NON-MELANOMA SKIN CANCER
Many SCCs develop from an existing precancerous actinic keratosis (AK) or actinic cheilitis. SCCs usually appear as thick, rough, scaly patches that may bleed if bumped. They often look like warts and sometimes appear as open sores with a raised border and crusted surface over an elevated pebbly base. The skin around SCCs typically shows signs of sun damage such as wrinkling, pigment changes, and loss of elasticity. These lesions persist for weeks and occasionally bleed. They may also rapidly increase in size.
In general, SCCs are more threatening than BCCs and have a greater chance of spreading and becoming life threatening if untreated.
Skin Cancer Treatment Options for Basal and Squamous Cell Carcinoma:
- Curettage and Electrodesiccation – As with AKs, the growth is scraped off with a curette, but when treating BCCs or SCCs, the procedure is typically repeated a few times to help assure that all cancer cells are eliminated. Local anesthesia is required, and bleeding is controlled with an electrocautery needle.
- Excisional Surgery – Along with the above procedure, this is one of the most common treatments for BCCs and SCCs.

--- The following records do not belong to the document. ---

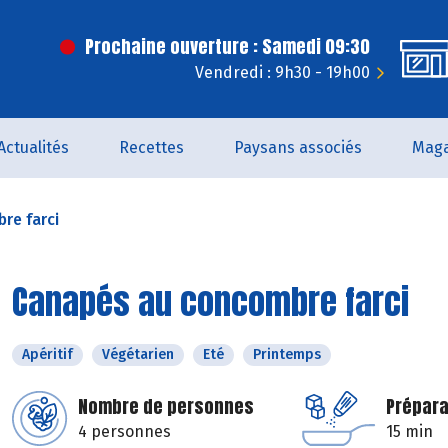
Prochaine ouverture : Samedi 09:30
Vendredi : 9h30 - 19h00
Actualités
Recettes
Paysans associés
Maga
re farci
Canapés au concombre farci
Apéritif
Végétarien
Eté
Printemps
Nombre de personnes
Prépara
4 personnes
15 min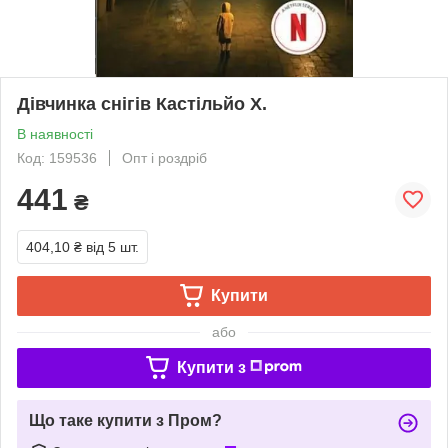
Дівчинка снігів Кастільйо Х.
В наявності
Код: 159536
Опт і роздріб
441
₴
404,10 ₴
від 5 шт.
Купити
або
Купити з
Що таке купити з Пром?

Using a scalpel, the physician removes the entire growth along with a surrounding border of apparently normal skin as a safety margin. The incision is closed, and the growth is sent to the laboratory to verify that all cancerous cells have been removed.

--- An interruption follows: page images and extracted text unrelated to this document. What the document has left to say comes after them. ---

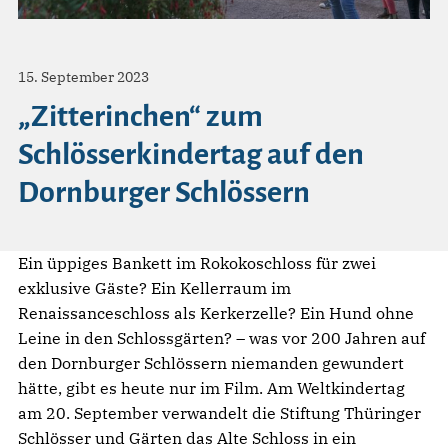
15. September 2023
„Zitterinchen“ zum
Schlösserkindertag auf den
Dornburger Schlössern
Ein üppiges Bankett im Rokokoschloss für zwei
exklusive Gäste? Ein Kellerraum im
Renaissanceschloss als Kerkerzelle? Ein Hund ohne
Leine in den Schlossgärten? – was vor 200 Jahren auf
den Dornburger Schlössern niemanden gewundert
hätte, gibt es heute nur im Film. Am Weltkindertag
am 20. September verwandelt die Stiftung Thüringer
Schlösser und Gärten das Alte Schloss in ein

- Mohs Micrographic Surgery – The physician removes the tumor with a curette or scalpel and then removes very thin layers of the remaining surrounding skin one layer at a time. Each layer is checked under a microscope, and the procedure is repeated until the last layer viewed is cancer-free. This technique saves the greatest amount of healthy tissue and may reduce the rate of local recurrence. It is often used for tumors that have recurred or are in hard-to-treat places such as the head, neck, hands, and feet.
- Cryosurgery, laser surgery, and photodynamic therapy – the same treatments used to eliminate AKs can also be used to treat BCCs and SCCs.
- BCCs and SCCs are easily treated when they are detected at an early stage. However, the larger a tumor grows, the more dangerous and potentially disfiguring it may become and the more extensive the treatment must be.